→ Problem to work on: Copy the records below word for word. Stop after the line that contains "178 173 337.11".

→ Provided entries:
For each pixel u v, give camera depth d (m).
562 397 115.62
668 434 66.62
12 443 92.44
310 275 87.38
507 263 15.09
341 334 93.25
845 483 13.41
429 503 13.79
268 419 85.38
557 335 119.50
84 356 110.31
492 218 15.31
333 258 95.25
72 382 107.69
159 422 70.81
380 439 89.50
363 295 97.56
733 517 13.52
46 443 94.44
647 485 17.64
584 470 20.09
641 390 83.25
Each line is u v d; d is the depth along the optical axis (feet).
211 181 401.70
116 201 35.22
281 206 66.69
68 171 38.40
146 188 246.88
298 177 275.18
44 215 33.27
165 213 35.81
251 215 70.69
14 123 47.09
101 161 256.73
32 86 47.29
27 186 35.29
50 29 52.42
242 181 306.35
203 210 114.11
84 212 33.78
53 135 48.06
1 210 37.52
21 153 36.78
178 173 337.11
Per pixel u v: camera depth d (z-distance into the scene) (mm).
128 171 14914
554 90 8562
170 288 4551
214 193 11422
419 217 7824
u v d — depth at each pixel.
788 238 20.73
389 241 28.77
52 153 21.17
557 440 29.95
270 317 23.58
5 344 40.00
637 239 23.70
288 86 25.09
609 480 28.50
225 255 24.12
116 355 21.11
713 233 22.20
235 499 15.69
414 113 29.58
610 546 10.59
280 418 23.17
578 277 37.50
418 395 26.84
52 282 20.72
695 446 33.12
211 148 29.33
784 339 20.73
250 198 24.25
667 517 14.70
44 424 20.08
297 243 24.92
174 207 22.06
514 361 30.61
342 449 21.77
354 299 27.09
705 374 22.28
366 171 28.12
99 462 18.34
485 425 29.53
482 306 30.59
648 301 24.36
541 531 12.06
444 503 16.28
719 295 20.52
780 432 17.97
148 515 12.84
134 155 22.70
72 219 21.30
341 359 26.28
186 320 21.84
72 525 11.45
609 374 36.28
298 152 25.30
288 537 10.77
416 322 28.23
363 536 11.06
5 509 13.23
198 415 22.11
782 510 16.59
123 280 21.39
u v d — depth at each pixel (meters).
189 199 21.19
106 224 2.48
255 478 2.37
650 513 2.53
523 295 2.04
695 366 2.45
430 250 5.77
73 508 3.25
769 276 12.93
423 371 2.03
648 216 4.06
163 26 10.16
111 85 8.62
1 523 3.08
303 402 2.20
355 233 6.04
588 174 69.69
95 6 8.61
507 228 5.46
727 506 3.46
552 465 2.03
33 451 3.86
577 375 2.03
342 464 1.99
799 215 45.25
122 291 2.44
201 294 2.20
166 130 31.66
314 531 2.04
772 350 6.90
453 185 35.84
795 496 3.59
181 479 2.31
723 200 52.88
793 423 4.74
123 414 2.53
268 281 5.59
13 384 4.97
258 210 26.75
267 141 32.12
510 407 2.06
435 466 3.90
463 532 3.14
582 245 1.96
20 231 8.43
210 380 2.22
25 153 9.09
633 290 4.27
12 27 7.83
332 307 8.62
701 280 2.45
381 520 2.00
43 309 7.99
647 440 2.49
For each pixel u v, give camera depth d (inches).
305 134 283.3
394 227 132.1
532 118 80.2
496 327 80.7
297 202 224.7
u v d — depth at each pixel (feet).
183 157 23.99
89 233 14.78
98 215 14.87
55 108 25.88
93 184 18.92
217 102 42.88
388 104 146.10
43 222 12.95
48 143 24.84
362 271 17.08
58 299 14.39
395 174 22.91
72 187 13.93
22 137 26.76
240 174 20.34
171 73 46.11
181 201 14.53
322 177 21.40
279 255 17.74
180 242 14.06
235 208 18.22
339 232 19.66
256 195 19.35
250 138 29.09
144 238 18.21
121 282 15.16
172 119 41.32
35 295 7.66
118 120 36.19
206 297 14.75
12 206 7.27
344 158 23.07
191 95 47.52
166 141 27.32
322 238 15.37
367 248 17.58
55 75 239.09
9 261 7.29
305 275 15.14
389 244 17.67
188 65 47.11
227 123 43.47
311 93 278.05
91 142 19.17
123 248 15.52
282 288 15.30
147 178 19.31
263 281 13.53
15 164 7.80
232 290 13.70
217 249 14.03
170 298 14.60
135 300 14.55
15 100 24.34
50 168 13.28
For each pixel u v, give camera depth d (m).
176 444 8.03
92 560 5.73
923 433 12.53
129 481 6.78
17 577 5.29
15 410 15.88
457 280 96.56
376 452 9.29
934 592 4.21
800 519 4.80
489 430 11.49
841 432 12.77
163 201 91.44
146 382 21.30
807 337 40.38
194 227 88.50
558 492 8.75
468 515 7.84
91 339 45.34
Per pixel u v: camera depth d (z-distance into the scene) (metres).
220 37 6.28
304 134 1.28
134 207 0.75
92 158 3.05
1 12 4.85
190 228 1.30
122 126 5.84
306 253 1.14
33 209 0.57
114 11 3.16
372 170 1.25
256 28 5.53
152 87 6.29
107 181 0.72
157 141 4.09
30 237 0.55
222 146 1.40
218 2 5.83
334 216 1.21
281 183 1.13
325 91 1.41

→ Exercise output:
For each pixel u v, give camera depth d (m).
562 397 115.62
668 434 66.62
12 443 92.44
310 275 87.38
507 263 15.09
341 334 93.25
845 483 13.41
429 503 13.79
268 419 85.38
557 335 119.50
84 356 110.31
492 218 15.31
333 258 95.25
72 382 107.69
159 422 70.81
380 439 89.50
363 295 97.56
733 517 13.52
46 443 94.44
647 485 17.64
584 470 20.09
641 390 83.25
Each line is u v d; d is the depth along the optical axis (feet).
211 181 401.70
116 201 35.22
281 206 66.69
68 171 38.40
146 188 246.88
298 177 275.18
44 215 33.27
165 213 35.81
251 215 70.69
14 123 47.09
101 161 256.73
32 86 47.29
27 186 35.29
50 29 52.42
242 181 306.35
203 210 114.11
84 212 33.78
53 135 48.06
1 210 37.52
21 153 36.78
178 173 337.11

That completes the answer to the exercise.